YouTube is a huge proponent of modern day Catastrophicism. Anybody and their inbred brother can go on and make a video, and yes, I’ve made videos, but who’s to say that some of these people are credible enough to believe. The quantity of people out there making videos to either make you hate something or someone is ridiculous. When did society get so hateful, and why, pray tell, do they feel like they need to influence others to think the same as they do. Just because you’ve got internet access and are able to shoot a ridiculous film while you’re walking around blathering about mindless dribble does not make you qualified to influence others opinions. Society has become too influenced by what others think as opposed to what we’re supposed to do.
How did people survive before all this? How did they make decisions? Nature, that’s how. We all have carnal needs for food, clothing, shelter, but shouldn’t those things be chosen by what we feel we need? Food videos crack me up, trying to lead a cleaner, healthier lifestyle? Get rid of everything that actually tastes good. I can promise you if there are videos out there telling me that I was going to die because I eat red meat and drink beer, I’d probably just flip the bird and tell them “don’t tell me what to do.” People have been eating red meat for centuries, and there hasn’t been a global die off of people.

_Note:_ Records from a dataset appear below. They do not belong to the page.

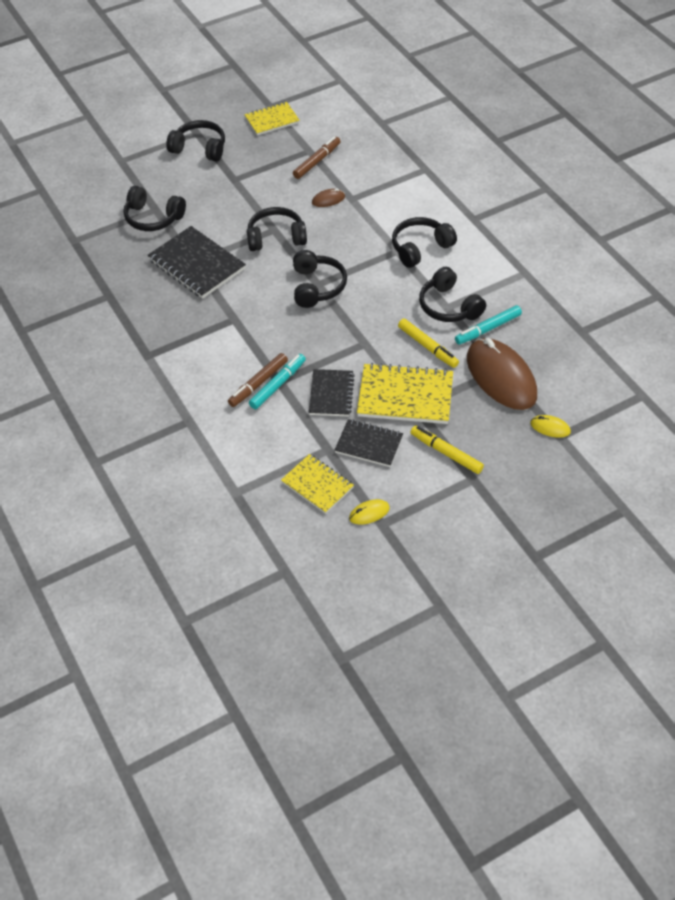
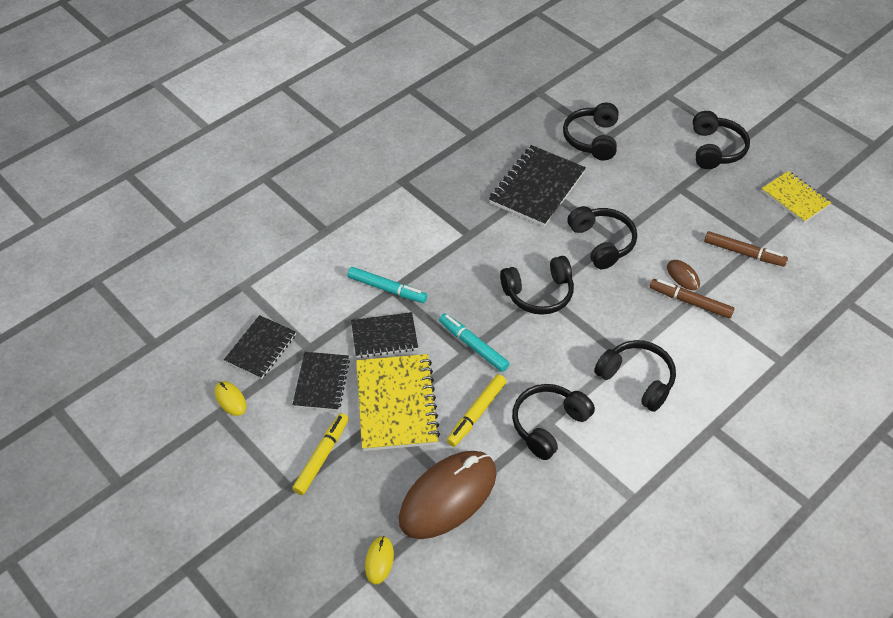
camera: 75 degrees right, 0 degrees up
brown marker [228,353,288,407] -> brown marker moved to [650,279,734,319]
yellow notebook [281,454,354,514] -> black notebook [224,315,296,379]
turquoise marker [455,305,522,345] -> turquoise marker moved to [439,313,510,372]

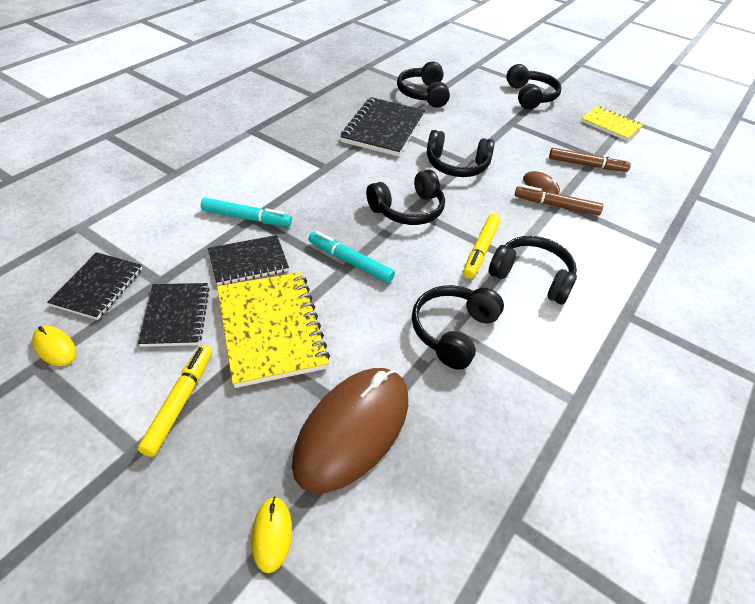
camera: 15 degrees left, 5 degrees down
yellow marker [447,374,507,447] -> yellow marker moved to [463,214,501,279]
black headphones [567,206,637,269] -> black headphones turned 135 degrees clockwise [427,130,494,177]

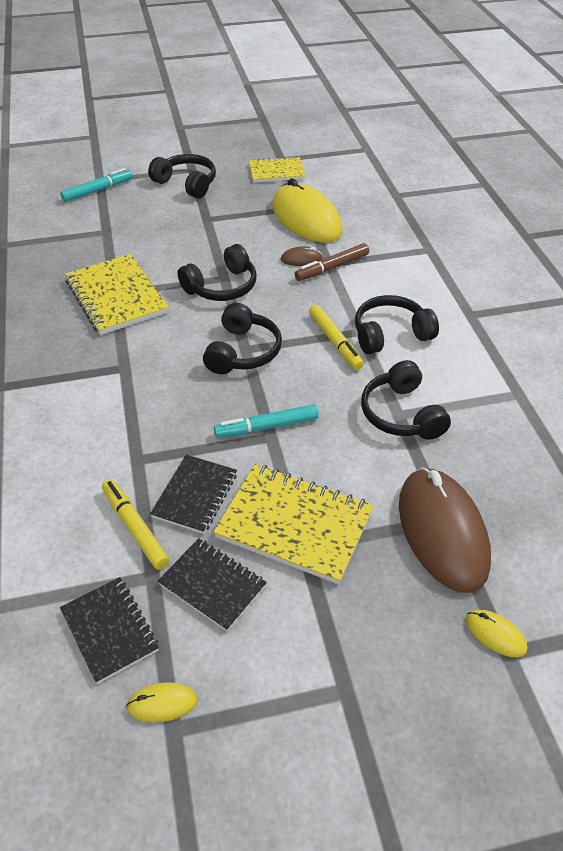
camera: 45 degrees left, 0 degrees up
yellow marker [138,345,212,457] -> yellow marker moved to [102,479,169,569]
turquoise marker [201,198,292,227] -> turquoise marker moved to [60,168,133,202]
black notebook [340,97,425,157] -> yellow notebook [65,254,169,335]
black headphones [397,61,450,108] -> none
brown marker [549,148,631,172] -> yellow mouse [272,178,342,243]

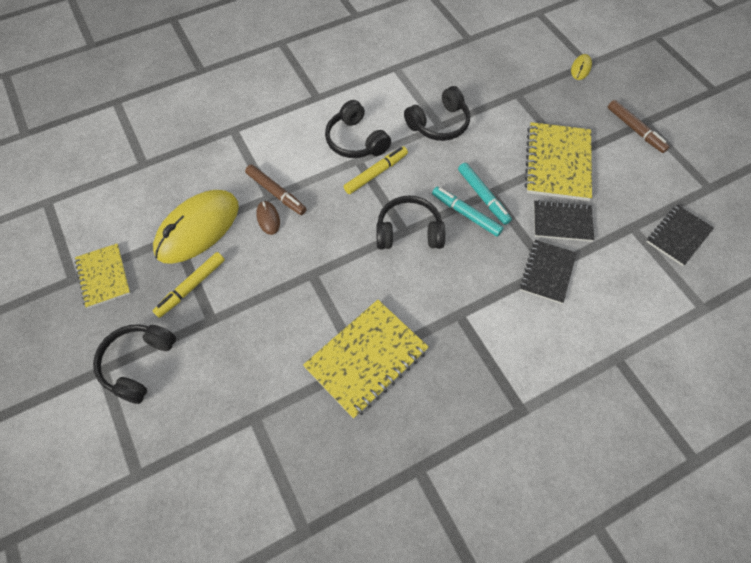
camera: 105 degrees left, 15 degrees up
turquoise marker [60,168,133,202] -> turquoise marker moved to [432,187,503,237]
yellow marker [102,479,169,569] -> yellow marker moved to [153,252,225,318]
yellow mouse [126,682,198,722] -> none
black notebook [158,538,267,631] -> black notebook moved to [520,240,576,304]
black headphones [177,244,257,301] -> none
brown mouse [399,467,491,593] -> none
none -> brown marker [608,100,670,153]

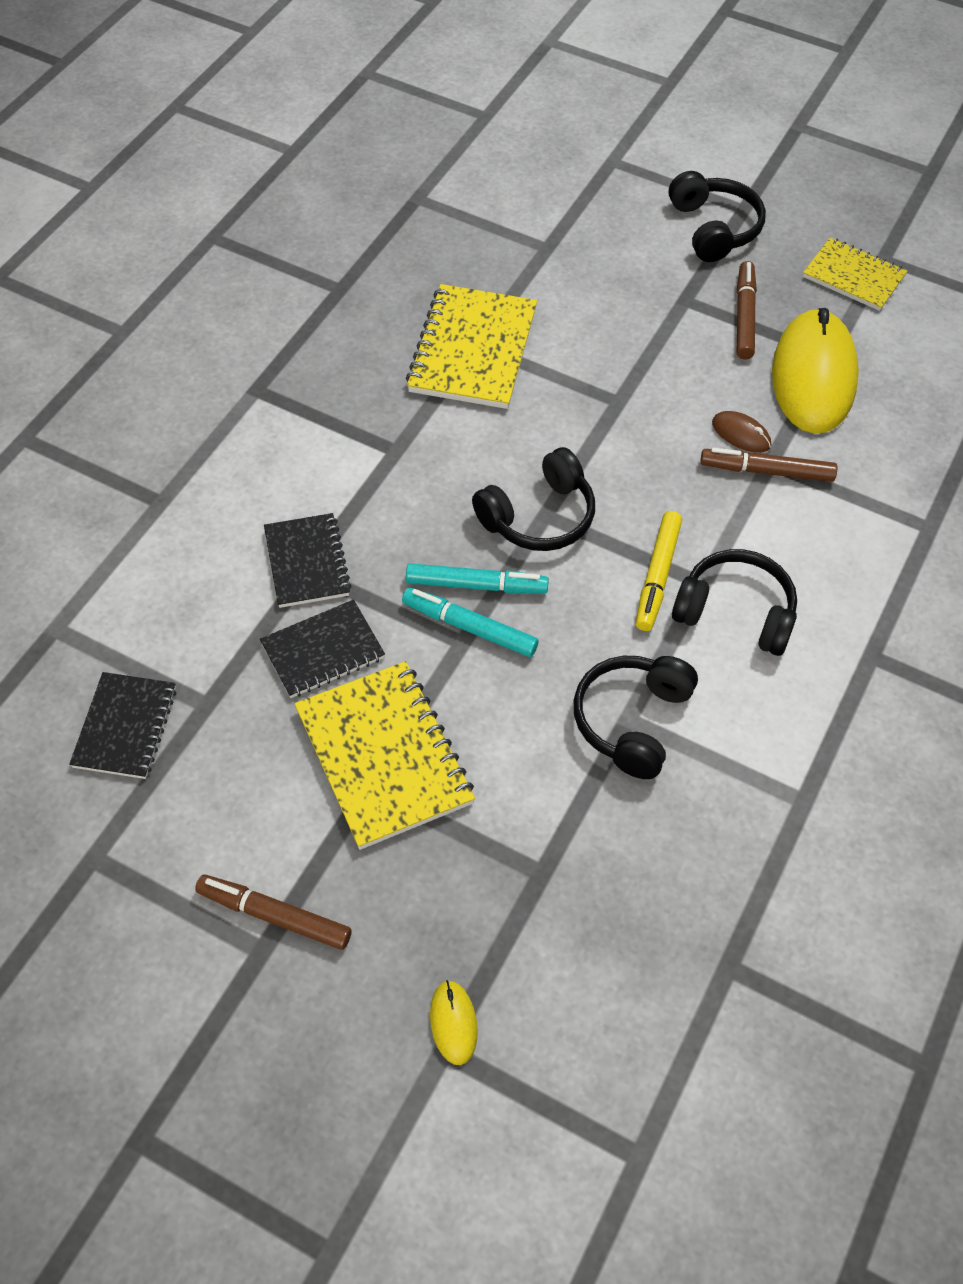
camera: 145 degrees right, 5 degrees down
yellow marker [153,252,225,318] -> brown marker [737,261,757,360]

Maybe we should all spend more time forming ourselves into who we really want to be instead of being influenced by what other people are telling us. Going back to those rocks, they formed due to nature being nature, dinosaurs did their thing (sad that they had to go, but I see no way we could coexist) without being told how to be dinosaurs. I have a very firm policy of I won’t tell you what to do if you don’t tell me what to do. The more you try to push something on me, the more I will ignore you. I like to figure stuff out myself and let nature be my guide.
“Life should not be a journey to the grave with the intention of arriving safely in a pretty and well preserved body, but rather to skid in broadside in a cloud of smoke, thoroughly used up, totally worn out, and loudly proclaiming “Wow! What a Ride!”
Hunter S Thompson
I’m not telling you what to do, but life is a lot more peaceful after I quit taking everything so seriously. I’m going to continue to drink good beer, have lots of sex, and eat cheeseburgers all of which could probably kill me, but at least I’ll die with a smile on my face.